Sur KotakuInAction, forum de soutiens du GamerGate, le duel Trump-Clinton est comparé au film « Alien Vs Predator ». | Capture d'écran

Son investiture à la présidence des Etats-Unis, vendredi 20 janvier à 18 heures heure française, c’est aussi leur victoire. Anonymes ou célèbres, bruyants ou bannis, mais tous provocateurs, haineux et riards à la fois. Jamais depuis l’avènement d’Internet la victoire d’un homme à une élection n’avait autant symbolisé la montée en force des franges habituellement les plus repoussées du réseau : trolls, extrémistes et partisans du chaos.

Ils ont fêté leur victoire avec des dessins de grenouille champagne à la main sur Reddit et Twitter pour certains, directement dans la foule venue assister au premier discours de Donald Trump, le jour de son élection, pour d’autres. Le 7 novembre dernier, un homme immortalisait la scène avec un selfie : Milo Yiannopoulos, éditorialiste provocateur du site d’extrême-droite Breitbart, qui a très activement pris fait et cause pour le candidat républicain, et figure emblématique de cette nouvelle droite qui a fait d’Internet son terreau, son repaire, son tremplin et son arme.

Milo Yiannopoulos sur Instagram. | Capture d'écran

Le ciment de l’antiféminisme en ligne

Comment cette jeunesse anticonformiste, jusque là plutôt connue pour sa créativité humoristique et son vigilantisme zélé et désordonné, a-t-elle pu se muer en vague politique militante aussi extrémiste et influente ?

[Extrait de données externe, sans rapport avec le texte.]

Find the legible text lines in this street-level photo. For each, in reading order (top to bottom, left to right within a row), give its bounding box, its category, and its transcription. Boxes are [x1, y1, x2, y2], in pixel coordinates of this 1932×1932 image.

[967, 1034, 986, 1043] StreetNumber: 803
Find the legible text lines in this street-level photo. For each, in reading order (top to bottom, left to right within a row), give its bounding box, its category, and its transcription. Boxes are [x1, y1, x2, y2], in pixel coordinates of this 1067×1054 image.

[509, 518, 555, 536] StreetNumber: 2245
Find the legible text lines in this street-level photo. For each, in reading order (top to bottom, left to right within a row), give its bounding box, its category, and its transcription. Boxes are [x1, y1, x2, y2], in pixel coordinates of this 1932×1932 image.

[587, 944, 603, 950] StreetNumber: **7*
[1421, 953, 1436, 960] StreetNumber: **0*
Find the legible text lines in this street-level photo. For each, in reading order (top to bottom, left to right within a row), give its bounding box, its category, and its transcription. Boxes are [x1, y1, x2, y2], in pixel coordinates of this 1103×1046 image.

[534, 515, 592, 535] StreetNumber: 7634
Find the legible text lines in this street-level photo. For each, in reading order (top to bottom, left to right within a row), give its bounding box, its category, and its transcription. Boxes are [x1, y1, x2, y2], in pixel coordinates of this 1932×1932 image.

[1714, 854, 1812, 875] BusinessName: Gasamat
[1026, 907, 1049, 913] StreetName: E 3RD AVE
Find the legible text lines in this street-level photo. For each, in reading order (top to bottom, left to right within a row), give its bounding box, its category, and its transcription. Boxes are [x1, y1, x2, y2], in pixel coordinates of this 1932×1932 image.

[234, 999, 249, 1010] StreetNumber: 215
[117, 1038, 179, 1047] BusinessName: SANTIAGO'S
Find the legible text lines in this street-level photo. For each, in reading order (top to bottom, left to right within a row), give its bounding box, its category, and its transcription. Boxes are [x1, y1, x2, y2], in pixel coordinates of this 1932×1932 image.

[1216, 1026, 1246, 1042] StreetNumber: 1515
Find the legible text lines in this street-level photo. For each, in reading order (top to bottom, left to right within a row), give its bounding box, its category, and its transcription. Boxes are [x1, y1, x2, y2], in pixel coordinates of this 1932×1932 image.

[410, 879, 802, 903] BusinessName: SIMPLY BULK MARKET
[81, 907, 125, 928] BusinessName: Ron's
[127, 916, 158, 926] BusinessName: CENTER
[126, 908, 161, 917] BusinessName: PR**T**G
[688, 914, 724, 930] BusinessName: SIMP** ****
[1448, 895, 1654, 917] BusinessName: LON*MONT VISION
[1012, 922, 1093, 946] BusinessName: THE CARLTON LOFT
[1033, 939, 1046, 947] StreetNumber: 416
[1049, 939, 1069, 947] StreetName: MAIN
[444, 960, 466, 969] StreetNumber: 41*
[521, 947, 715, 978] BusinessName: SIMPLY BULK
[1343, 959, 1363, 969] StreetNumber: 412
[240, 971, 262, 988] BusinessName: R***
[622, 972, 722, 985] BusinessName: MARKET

La mobilisation sur Internet et le vigilantisme virtuel n’ont en soi rien de nouveau. A partir de la fin des années 2000, le forum 4chan a vu naître le célèbre mouvement Anonymous, nébuleuse chaotique essentiellement mue par des idéaux anarchistes et libertaires - d’où son soutien aux Printemps arabe et aux premiers faits d’armes de Wikileaks. En dépit d’un style déjà provocateur et volontiers « trollesque », Anonymous n’a rien d’un mouvement d’extrême-droite.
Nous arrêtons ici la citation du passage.